READING TEXT

* Start *

Merge remote-tracking branch 'origin/master'

lmcinnes · lmcinnes · commit 7a7a0defaedd · 2018-07-05T10:43:44.000-04:00
diff --git a/README.rst b/README.rst
@@ -268,7 +268,7 @@ If you have used this codebase in a scientific publication and wish to cite it,
     In: Journal of Open Source Software, The Open Journal, volume 2, number 11.
     2017
     
-To refernece the high performance algorithm developed in this library please cite our paper in ICDMW 2017 proceedings.
+To reference the high performance algorithm developed in this library please cite our paper in ICDMW 2017 proceedings.
 
     McInnes L, Healy J. *Accelerated Hierarchical Density Based Clustering* 
     In: 2017 IEEE International Conference on Data Mining Workshops (ICDMW), IEEE, pp 33-42.
diff --git a/docs/comparing_clustering_algorithms.rst b/docs/comparing_clustering_algorithms.rst
@@ -171,14 +171,16 @@ multiple different clusterings. This does not engender much confidence
 in any individual clustering that may result.
 
 So, in summary, here's how K-Means seems to stack up against out
-desiderata: \* **Don't be wrong!**: K-means is going to throw points
+desiderata: 
+- **Don't be wrong!**: K-means is going to throw points
 into clusters whether they belong or not; it also assumes you clusters
-are globular. K-Means scores very poorly on this point. \* **Intuitive
-parameters**: If you have a good intuition for how many clusters the
+are globular. K-Means scores very poorly on this point.
+- **Intuitive parameters**: If you have a good intuition for how many clusters the
 dataset your exploring has then great, otherwise you might have a
-problem. \* **Stability**: Hopefully the clustering is stable for your
-data. Best to have many runs and check though. \* **Performance**: This
-is K-Means big win. It's a simple algorithm and with the right tricks
+problem. 
+- **Stability**: Hopefully the clustering is stable for your
+data. Best to have many runs and check though.

* End *

Saved data entries:
* Start *

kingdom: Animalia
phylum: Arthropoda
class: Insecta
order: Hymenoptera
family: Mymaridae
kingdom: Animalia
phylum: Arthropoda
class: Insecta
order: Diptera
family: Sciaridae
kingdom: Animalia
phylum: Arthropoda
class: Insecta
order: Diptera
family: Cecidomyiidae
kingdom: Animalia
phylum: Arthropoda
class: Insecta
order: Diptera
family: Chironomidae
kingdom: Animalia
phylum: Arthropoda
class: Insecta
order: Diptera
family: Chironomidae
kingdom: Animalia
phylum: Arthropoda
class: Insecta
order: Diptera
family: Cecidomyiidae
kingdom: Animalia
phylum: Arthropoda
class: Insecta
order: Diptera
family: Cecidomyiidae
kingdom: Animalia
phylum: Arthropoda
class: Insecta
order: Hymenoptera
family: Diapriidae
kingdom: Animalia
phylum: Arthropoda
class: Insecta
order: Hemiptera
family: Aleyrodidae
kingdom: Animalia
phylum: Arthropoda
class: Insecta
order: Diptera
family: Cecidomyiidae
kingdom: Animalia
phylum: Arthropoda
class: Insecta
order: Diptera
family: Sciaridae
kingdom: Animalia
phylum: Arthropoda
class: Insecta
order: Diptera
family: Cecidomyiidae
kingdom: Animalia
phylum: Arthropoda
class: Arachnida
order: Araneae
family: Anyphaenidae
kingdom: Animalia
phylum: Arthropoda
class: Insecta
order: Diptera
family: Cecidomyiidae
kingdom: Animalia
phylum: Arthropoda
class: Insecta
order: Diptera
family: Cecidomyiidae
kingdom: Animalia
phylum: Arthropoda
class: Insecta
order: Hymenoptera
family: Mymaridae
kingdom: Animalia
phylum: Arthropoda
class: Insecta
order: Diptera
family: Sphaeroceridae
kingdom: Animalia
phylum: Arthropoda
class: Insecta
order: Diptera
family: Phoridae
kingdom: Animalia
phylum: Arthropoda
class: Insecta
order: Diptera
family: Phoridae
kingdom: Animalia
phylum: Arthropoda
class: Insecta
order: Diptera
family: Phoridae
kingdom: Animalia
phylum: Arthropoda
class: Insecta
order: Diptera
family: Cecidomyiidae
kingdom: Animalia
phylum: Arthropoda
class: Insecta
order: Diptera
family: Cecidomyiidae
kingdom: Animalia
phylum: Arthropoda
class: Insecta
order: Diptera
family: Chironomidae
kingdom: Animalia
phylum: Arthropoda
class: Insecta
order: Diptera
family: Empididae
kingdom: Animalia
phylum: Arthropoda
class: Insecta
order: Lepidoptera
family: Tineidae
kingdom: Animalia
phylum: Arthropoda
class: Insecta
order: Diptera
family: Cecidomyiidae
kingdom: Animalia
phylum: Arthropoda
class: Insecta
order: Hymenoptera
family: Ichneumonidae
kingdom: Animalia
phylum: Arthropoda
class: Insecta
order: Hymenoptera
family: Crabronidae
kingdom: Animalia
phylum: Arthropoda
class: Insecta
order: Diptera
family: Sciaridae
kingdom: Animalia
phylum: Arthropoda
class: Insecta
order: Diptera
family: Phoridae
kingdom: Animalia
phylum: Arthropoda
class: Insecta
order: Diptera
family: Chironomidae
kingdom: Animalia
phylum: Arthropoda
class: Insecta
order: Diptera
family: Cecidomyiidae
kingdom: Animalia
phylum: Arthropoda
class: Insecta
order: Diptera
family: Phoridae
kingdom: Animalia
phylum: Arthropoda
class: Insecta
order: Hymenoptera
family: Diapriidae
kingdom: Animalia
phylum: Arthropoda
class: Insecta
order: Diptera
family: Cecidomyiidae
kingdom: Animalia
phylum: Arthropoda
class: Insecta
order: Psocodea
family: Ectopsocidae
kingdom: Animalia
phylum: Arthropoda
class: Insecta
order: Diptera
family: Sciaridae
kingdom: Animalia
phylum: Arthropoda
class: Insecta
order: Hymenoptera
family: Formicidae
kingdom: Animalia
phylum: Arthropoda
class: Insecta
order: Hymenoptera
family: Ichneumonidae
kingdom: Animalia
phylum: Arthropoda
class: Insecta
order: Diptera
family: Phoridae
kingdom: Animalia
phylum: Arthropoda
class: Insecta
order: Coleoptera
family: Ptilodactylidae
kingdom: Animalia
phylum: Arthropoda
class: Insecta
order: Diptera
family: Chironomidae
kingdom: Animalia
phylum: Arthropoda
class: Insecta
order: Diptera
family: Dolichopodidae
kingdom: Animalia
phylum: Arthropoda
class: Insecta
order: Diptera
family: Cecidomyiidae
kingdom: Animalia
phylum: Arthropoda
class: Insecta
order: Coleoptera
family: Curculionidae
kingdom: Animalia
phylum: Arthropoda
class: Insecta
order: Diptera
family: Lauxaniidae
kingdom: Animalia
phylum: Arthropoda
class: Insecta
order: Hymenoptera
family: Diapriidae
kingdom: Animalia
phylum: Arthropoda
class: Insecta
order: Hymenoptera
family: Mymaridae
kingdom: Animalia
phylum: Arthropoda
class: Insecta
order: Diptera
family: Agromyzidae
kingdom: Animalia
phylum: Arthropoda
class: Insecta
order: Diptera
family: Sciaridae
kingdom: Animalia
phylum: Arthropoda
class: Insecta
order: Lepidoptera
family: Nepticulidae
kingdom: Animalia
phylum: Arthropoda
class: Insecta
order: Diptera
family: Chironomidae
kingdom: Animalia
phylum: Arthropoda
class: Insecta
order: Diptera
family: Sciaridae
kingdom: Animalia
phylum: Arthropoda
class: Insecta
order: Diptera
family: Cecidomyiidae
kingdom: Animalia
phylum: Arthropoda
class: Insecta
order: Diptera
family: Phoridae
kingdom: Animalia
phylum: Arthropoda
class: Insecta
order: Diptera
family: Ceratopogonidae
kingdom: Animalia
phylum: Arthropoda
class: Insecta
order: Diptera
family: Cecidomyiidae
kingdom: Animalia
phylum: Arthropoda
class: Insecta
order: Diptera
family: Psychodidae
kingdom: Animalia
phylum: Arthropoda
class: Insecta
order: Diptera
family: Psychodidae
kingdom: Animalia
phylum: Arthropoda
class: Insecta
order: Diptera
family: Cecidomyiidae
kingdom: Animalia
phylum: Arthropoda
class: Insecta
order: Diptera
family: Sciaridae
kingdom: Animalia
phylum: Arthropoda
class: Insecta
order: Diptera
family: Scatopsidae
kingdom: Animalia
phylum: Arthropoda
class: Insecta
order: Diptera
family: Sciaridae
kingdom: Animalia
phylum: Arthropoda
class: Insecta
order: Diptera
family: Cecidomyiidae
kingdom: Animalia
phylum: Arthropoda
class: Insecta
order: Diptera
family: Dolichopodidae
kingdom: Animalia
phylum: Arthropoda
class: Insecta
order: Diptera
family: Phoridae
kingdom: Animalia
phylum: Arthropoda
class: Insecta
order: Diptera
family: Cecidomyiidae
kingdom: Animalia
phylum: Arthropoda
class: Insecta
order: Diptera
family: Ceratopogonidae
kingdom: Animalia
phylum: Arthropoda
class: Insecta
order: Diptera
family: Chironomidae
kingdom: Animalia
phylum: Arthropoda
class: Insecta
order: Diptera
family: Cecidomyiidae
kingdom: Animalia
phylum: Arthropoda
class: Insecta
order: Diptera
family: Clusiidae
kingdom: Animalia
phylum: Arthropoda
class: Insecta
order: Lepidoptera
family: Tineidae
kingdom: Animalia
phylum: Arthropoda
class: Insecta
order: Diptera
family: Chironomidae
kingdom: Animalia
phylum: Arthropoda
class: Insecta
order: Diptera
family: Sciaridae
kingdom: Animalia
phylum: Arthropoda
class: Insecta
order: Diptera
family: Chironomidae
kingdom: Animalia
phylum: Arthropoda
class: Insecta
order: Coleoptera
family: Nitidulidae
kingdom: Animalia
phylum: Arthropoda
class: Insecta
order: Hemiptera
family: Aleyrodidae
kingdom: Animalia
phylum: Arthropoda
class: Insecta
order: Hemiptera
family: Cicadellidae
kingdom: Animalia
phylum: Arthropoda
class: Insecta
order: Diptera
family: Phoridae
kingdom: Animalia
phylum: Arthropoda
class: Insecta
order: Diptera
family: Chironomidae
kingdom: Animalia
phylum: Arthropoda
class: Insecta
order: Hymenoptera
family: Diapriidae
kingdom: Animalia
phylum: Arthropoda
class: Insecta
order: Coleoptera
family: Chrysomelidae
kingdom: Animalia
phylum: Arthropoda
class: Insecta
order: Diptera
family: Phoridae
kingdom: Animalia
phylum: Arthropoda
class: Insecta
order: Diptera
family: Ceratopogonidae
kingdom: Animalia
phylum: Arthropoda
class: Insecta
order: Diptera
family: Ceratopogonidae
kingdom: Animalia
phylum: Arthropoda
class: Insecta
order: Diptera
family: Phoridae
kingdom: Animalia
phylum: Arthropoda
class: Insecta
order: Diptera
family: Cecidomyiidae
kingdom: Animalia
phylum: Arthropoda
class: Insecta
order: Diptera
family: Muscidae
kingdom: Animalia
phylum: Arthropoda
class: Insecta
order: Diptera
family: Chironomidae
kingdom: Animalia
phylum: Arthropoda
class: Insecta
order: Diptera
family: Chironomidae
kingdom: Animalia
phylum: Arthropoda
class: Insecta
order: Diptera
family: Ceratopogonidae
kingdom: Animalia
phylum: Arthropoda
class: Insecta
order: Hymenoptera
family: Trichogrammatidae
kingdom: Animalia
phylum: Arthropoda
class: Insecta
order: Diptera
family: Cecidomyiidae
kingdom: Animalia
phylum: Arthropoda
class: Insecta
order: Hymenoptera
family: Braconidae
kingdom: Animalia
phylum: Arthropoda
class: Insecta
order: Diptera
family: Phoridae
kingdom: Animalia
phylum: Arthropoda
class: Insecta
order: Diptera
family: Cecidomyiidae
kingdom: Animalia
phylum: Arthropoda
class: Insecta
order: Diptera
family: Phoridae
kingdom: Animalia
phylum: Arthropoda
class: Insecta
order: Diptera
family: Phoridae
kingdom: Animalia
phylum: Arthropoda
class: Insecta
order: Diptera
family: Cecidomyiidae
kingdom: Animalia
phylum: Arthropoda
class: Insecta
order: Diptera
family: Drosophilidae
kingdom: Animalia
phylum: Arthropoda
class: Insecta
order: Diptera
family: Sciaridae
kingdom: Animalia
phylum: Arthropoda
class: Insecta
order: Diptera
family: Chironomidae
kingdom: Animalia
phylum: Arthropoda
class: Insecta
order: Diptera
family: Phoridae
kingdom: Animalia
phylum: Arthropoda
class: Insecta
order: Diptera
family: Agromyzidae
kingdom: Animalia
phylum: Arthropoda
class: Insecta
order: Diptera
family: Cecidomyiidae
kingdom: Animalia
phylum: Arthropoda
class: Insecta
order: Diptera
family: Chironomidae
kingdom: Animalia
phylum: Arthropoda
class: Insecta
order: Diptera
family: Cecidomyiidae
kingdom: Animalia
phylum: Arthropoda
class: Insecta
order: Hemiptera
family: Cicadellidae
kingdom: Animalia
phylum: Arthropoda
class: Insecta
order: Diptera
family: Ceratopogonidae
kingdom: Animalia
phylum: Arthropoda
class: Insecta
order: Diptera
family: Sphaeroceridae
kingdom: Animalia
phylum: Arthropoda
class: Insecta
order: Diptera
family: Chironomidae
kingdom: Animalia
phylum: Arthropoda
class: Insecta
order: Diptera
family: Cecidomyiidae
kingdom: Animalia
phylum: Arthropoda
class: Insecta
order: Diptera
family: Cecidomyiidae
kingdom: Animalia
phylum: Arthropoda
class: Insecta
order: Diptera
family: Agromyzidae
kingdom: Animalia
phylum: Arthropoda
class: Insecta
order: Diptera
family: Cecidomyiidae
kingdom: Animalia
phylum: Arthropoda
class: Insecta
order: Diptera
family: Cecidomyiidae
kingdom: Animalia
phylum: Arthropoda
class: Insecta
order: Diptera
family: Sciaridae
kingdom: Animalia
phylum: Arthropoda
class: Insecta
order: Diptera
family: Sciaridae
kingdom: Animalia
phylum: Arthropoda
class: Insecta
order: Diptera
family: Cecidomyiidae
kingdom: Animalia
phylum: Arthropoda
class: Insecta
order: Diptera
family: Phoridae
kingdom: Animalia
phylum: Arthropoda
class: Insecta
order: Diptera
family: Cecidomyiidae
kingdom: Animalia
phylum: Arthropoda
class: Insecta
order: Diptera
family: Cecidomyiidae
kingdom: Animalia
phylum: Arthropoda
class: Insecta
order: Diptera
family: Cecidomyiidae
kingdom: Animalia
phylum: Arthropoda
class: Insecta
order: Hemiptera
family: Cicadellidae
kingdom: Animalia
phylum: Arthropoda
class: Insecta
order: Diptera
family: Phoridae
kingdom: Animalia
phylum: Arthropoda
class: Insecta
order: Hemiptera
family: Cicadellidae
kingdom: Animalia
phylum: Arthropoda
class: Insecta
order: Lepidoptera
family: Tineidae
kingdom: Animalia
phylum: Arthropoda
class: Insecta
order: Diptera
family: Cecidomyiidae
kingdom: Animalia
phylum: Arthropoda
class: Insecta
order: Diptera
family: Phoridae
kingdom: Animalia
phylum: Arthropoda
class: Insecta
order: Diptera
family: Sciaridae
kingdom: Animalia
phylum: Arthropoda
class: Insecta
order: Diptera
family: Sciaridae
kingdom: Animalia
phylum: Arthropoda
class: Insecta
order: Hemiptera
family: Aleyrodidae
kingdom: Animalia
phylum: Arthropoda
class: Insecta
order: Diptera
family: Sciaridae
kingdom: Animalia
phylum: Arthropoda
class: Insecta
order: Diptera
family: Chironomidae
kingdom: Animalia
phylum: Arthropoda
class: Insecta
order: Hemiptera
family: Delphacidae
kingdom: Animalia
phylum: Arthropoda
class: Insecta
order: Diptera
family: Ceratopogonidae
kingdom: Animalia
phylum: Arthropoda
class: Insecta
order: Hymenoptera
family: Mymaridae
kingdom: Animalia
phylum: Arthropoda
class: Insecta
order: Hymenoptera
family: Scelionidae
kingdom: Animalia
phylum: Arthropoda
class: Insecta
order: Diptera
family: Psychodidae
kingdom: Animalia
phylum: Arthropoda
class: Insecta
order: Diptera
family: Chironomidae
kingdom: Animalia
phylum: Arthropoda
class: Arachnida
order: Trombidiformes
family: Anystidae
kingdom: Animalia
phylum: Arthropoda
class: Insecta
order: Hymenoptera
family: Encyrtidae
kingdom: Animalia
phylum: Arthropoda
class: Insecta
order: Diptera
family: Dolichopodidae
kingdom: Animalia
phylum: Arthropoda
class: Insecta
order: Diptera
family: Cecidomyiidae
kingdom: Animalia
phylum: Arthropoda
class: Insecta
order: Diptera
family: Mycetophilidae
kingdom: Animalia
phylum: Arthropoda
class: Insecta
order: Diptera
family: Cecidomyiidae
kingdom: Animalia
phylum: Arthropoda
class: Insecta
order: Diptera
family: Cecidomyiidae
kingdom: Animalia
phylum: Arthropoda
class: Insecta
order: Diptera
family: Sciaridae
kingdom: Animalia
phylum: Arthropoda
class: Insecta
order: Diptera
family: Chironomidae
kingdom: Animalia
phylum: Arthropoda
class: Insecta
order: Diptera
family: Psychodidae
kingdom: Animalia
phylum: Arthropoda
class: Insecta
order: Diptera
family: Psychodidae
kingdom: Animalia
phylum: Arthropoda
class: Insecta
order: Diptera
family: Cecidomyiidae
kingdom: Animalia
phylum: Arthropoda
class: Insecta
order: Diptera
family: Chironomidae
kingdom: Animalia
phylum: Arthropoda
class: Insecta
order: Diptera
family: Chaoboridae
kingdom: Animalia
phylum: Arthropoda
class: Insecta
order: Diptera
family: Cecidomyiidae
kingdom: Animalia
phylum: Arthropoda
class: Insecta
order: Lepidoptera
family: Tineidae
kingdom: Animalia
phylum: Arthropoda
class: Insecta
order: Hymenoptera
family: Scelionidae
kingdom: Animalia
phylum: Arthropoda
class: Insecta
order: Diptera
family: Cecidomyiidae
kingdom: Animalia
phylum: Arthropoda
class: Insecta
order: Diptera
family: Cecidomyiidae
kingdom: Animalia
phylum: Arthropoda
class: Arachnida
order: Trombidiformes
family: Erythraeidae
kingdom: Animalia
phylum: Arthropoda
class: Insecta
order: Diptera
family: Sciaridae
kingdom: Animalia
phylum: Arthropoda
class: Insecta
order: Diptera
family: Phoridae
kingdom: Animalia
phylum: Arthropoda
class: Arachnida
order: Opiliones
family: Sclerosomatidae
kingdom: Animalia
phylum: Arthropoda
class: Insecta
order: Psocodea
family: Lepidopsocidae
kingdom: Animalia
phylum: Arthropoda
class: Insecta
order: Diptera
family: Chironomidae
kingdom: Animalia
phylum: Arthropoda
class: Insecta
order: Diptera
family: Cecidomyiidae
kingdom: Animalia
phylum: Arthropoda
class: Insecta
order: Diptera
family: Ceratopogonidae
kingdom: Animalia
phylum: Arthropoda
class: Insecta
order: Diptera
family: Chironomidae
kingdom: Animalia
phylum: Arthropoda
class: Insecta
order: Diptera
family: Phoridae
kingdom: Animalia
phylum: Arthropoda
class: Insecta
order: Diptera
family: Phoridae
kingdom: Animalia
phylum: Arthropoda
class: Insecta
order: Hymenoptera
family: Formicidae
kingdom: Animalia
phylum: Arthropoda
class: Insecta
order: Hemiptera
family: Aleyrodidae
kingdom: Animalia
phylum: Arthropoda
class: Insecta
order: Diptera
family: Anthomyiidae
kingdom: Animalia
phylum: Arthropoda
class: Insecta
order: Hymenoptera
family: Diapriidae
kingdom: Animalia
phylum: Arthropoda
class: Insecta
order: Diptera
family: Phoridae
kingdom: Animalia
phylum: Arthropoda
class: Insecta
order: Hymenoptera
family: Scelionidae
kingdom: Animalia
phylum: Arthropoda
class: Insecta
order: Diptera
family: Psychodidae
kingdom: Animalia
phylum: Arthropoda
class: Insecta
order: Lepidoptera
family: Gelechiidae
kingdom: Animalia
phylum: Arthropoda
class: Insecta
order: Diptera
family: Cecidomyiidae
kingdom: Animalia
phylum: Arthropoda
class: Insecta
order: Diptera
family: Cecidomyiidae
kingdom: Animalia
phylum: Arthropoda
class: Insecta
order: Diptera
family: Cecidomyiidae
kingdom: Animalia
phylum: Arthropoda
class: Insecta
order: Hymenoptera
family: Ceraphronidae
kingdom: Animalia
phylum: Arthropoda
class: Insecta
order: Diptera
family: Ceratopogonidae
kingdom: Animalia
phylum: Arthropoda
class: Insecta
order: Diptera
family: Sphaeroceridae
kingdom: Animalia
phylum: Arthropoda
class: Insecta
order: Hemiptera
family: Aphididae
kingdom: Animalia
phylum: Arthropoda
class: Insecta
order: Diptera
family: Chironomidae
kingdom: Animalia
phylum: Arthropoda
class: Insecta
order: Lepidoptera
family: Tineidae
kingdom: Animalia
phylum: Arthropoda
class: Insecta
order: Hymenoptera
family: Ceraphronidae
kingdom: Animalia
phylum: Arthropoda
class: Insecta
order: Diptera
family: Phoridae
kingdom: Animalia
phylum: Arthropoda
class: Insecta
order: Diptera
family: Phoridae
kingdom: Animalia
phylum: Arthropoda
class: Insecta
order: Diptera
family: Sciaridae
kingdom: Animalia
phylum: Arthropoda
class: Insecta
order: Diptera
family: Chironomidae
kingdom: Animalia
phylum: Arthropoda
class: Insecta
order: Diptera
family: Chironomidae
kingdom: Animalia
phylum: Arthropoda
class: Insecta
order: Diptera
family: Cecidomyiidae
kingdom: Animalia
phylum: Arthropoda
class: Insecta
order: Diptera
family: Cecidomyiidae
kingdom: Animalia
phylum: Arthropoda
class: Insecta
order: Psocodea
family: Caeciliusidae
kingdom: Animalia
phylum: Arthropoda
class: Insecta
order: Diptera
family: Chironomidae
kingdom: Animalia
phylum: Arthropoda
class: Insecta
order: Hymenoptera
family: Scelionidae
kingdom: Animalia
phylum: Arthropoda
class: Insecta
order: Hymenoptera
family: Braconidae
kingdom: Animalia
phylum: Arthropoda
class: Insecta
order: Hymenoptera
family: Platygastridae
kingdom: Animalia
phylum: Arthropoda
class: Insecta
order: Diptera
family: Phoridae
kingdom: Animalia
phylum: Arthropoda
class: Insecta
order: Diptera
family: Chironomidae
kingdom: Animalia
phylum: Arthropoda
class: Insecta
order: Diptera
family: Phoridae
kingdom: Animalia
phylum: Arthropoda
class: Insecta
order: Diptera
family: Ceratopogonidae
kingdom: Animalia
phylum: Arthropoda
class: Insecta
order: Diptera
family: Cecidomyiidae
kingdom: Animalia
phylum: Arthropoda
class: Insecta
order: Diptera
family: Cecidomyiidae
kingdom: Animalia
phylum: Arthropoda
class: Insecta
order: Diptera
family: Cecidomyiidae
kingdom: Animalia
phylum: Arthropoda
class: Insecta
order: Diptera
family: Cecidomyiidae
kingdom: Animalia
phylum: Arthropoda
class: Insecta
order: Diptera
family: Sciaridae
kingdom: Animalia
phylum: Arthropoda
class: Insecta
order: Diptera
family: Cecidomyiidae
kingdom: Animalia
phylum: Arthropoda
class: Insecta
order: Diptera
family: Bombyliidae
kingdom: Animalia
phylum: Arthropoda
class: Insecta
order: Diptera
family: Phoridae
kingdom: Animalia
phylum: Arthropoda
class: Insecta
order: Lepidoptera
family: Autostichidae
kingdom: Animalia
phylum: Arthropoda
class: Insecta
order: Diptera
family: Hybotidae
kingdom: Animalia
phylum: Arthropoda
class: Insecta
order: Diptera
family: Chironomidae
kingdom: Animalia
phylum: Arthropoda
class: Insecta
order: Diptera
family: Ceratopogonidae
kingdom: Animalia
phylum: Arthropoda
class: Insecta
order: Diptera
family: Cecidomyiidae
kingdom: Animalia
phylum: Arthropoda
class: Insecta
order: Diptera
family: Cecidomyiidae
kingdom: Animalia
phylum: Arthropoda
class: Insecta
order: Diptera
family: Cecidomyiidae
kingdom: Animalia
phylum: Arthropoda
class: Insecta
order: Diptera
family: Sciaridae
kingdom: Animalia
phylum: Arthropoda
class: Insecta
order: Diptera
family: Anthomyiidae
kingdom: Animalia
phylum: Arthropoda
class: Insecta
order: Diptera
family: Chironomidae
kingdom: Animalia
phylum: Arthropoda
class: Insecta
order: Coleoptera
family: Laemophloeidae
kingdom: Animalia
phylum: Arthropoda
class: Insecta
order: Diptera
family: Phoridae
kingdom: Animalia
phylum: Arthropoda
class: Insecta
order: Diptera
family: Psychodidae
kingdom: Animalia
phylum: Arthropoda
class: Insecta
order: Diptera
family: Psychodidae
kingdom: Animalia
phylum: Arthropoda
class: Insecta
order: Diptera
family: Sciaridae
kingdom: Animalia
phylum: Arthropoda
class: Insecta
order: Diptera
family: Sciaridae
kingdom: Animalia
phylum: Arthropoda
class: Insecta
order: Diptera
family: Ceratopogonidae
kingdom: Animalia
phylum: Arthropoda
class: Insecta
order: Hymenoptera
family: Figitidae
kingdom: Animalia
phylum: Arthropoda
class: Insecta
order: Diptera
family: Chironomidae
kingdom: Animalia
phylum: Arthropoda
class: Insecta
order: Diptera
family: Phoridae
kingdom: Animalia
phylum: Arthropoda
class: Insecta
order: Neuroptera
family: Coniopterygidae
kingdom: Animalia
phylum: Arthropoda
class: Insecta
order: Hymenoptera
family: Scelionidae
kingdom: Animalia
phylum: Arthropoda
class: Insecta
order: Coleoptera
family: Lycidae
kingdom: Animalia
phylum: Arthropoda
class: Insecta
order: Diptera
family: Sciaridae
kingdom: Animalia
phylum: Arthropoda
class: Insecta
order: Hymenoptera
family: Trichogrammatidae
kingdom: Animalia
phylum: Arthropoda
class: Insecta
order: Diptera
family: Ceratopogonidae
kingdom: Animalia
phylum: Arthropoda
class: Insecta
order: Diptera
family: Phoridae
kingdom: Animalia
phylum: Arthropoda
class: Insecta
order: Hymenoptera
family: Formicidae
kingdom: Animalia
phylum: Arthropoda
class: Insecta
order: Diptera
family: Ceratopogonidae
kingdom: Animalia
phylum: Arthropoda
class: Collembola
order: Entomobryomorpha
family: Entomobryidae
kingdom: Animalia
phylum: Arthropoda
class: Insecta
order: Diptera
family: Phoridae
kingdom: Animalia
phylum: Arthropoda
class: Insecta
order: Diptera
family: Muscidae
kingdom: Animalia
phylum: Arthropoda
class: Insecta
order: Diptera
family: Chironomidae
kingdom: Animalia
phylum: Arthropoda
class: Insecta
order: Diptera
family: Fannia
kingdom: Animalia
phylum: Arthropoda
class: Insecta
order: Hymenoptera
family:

* End *

TASK OBJECTIVE
Write the next part of the commit diff, starting right after its last line. The listing comes from a source separate from the commit diff.

RESULT OF THE TASK
+- **Performance**: This is K-Means big win. It's a simple algorithm and with the right tricks
 and optimizations can be made exceptionally efficient. There are few
 algorithms that can compete with K-Means for performance. If you have
 truly huge data then K-Means might be your only option.
diff --git a/docs/parameter_selection.rst b/docs/parameter_selection.rst
@@ -112,12 +112,13 @@ of 15.
 As you can see this results in us recovering something much closer to
 our original clustering, only now with some of the smaller clusters
 pruned out. Thus ``min_cluster_size`` does behave more closely to our
-intuitions, but only if we fix ``min_samples``. If you wish to explore
-different ``min_cluster_size`` settings with a fixed ``min_samples``
-value, especially for larger dataset sizes, you can cache the hard
-computation, and recompute only the relatively cheap flat cluster
-extraction using the ``memory`` parameter, which makes use of
-`joblib <https://pythonhosted.org/joblib/>`_
+intuitions, but only if we fix ``min_samples``. 
+
+    If you wish to explore different ``min_cluster_size`` settings with 
+    a fixed ``min_samples`` value, especially for larger dataset sizes, 
+    you can cache the hard computation, and recompute only the relatively
+    cheap flat cluster extraction using the ``memory`` parameter, which 
+    makes use of `joblib <https://pythonhosted.org/joblib/>`_
 
 .. _min_samples_label:
 
@@ -134,6 +135,9 @@ to progressively more dense areas. We can see this in practice by
 leaving the ``min_cluster_size`` at 60, but reducing ``min_samples`` to
 1.
 
+    Note: adjusting ``min_samples`` will result in recomputing the **hard 
+    comptuation** of the single linkage tree.
+    
 .. code:: python
 
     clusterer = hdbscan.HDBSCAN(min_cluster_size=60, min_samples=1).fit(data)
@@ -181,6 +185,9 @@ clustering is. By default ``alpha`` is set to 1.0. Increasing ``alpha``
 will make the clustering more conservative, but on a much tighter scale,
 as we can see by setting ``alpha`` to 1.3.
 
+    Note: adjusting ``alpha`` will result in recomputing the **hard 
+    comptuation** of the single linkage tree.
+
 .. code:: python
 
     clusterer = hdbscan.HDBSCAN(min_cluster_size=60, min_samples=15, alpha=1.3).fit(data)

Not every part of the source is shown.